Юноша смотрел во все глаза. «Не может это повториться», — думал он. Он ждал чего-то, будто надеясь, что неприятель остановится, принесет извинения и с поклоном ретируется. Должно быть, это какое-то недоразумение!
Но вскоре на флангах завязалась перестрелка. Вслед за горизонтальными языками огня появлялись толстые клубы дыма, которые, пометавшись и покружившись в безветренном воздухе у самой земли, уплывали сквозь ряды солдат, как сквозь ворота. На солнце они были грязно-желтого цвета, в тени — мертвенно-синего. Порою знамя совсем скрывалось за этой завесой, но чаще оно ярко сверкало в солнечных лучах.
Глаза у юноши стали похожи на глаза измученной клячи. Его шея нервически подергивалась, мышцы онемели и обессилели, руки казались такими большими и неловкими, словно на них были надеты невидимые варежки. Колени его обмякли.
Он вспомнил, как перед началом канонады товарищи кричали: «Ну, это слишком! Какого дьявола нам не шлют подкреплений? Я вовсе не собираюсь воевать с целой армией мятежников, будь они прокляты!»
Невольно он стал преувеличивать выдержку, искусство и отвагу наступающих. Измотанный до предела, он был потрясен их упорством. Должно быть, это не люди, а какие-то стальные машины. Тяжкое дело — отражать натиск таких чудовищ, а отражать его придется, пожалуй, до самого захода солнца.
Он медленно поднял винтовку и, окинув взглядом голе, усеянное солдатами, выстрелил в быстро приближающуюся гроздь фигурок. Потом снова опустил ее и стал всматриваться в затянутую дымом даль. Он обратил внимание на то, что вид этого поля, по которому сломя голову бежали вопящие люди, все время меняется.
Юноше они казались страшными драконами. У него отнялись ноги, словно к нему ползло багряно-зеленое чудовище. Он застыл на месте, и поза его выражала ужас и напряженное ожидание. Он как бы закрыл глаза в ожидании, что его вот-вот сожрут.
Его сосед, до сих пор лихорадочно стрелявший, внезапно вскрикнул и стал удирать. Увидев это, какой-то парнишка, лицо которого минуту назад светилось восторженным мужеством и величавой самоотверженностью, мгновенно превратился в жалкого труса. Он побледнел, как бледнеет человек, который в ночном мраке вдруг замечает, что стоит на краю пропасти. У него словно пелена спала с глаз. Он тоже бросил винтовку и побежал. Судя по его лицу, ему не было стыдно. Он улепетывал, как заяц.

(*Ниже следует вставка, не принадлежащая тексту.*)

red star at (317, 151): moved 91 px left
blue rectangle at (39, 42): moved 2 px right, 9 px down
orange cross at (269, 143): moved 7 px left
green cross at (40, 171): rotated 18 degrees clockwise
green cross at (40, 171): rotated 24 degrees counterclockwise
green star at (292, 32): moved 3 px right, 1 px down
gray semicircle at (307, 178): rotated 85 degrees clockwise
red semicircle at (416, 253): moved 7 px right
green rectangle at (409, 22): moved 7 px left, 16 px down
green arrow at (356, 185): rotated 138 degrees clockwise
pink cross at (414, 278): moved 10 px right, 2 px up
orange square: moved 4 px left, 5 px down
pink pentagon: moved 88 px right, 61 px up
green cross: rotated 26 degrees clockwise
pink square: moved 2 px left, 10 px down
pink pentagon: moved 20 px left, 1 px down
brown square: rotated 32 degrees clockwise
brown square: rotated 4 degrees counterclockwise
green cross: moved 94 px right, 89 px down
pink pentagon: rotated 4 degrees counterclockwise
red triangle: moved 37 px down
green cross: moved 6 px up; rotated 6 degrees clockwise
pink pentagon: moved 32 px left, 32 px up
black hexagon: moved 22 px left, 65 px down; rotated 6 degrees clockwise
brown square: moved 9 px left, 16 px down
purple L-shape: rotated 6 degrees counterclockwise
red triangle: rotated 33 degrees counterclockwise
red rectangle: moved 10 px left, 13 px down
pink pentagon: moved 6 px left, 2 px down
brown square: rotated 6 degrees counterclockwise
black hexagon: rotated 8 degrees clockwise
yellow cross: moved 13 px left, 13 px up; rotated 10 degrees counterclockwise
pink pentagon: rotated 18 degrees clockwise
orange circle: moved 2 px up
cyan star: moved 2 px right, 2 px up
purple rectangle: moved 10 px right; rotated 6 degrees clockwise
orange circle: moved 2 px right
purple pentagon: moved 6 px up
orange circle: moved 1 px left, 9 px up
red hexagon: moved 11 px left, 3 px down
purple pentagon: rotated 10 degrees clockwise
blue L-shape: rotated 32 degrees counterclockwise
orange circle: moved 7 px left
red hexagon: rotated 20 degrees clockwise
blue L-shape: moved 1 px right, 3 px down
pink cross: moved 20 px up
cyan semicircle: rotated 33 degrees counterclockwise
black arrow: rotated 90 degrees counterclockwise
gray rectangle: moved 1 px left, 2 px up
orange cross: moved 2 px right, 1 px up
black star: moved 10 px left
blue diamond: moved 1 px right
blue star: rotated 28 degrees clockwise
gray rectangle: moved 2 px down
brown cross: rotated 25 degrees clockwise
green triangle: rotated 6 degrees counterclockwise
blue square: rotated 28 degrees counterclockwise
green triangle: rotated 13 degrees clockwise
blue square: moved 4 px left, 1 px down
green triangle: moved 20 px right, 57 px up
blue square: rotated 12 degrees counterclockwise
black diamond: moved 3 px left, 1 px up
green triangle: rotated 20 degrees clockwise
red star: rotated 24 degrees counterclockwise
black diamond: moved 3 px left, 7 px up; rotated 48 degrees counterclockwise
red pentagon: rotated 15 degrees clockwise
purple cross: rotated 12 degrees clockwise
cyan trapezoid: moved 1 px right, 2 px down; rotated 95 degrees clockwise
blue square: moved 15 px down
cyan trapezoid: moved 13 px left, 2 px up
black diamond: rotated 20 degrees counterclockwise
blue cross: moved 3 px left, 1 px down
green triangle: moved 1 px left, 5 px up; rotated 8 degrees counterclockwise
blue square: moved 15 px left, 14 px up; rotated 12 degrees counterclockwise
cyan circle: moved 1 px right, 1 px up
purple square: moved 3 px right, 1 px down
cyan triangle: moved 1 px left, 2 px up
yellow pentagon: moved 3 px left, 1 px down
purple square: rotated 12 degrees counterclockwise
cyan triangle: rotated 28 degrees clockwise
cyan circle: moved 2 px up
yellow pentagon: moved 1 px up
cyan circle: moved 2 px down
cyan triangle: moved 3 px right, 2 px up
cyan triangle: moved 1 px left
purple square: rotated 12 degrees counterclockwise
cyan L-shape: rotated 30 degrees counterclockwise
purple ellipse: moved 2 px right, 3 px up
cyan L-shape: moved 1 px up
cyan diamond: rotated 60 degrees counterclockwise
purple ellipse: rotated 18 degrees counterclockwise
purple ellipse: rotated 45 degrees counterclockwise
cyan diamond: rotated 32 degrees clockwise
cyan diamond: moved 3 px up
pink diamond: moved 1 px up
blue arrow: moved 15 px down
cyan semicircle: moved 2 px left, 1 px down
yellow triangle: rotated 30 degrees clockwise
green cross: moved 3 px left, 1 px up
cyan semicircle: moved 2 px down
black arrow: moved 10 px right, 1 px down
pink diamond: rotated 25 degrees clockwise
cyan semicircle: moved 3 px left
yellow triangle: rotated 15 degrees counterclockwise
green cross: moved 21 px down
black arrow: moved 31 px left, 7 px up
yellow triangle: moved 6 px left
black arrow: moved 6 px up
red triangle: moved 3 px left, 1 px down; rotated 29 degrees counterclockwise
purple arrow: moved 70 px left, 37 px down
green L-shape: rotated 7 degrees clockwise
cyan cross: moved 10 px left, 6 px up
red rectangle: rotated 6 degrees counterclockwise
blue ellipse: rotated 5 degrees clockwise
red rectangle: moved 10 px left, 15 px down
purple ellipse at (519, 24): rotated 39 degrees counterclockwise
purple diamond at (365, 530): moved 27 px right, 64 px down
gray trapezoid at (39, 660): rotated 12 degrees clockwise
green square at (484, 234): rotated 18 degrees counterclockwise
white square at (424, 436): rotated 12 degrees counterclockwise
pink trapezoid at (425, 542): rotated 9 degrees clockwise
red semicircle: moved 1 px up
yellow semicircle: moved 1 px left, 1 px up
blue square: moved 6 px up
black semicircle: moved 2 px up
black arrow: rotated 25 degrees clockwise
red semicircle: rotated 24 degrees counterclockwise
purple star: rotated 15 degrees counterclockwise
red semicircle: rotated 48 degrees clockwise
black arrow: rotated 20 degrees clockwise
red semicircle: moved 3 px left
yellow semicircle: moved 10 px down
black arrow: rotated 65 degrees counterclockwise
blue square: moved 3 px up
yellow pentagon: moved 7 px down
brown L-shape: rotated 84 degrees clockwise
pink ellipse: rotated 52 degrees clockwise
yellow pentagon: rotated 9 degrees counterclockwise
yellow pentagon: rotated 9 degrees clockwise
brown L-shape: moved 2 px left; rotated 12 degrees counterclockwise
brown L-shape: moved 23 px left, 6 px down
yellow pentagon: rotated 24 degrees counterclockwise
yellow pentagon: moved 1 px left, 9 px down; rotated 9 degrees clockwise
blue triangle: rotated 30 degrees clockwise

Еще несколько человек нырнули в дымовую завесу. Выведенный этим из столбняка, юноша оглянулся с таким чувством, как будто весь полк ушел, оставив его одного на произвол судьбы. Он увидел несколько бегущих теней.
Он взвыл от страха и закружился на одном месте, на секунду уподобившись в этом хаосе звуков пресловутой курице: он не знал, куда бежать от опасности. Гибель грозила отовсюду.
Потом огромными прыжками он помчался в сторону тыла. Винтовку и кепи он потерял. Ветер раздувал его расстегнутый мундир. Клапан патронной сумки, не переставая, хлопал, манерка на тонком шнурке била его по спине. На лице отражался ужас, рожденный тем, что нарисовало ему воображение.
К нему бросился, бранясь, лейтенант. Юноша успел заметить, что тот, побагровев от ярости, замахнулся на него саблей. На секунду он удивился, что в таких обстоятельствах этот странный лейтенант может думать о всяких пустяках, и тут же забыл о нем.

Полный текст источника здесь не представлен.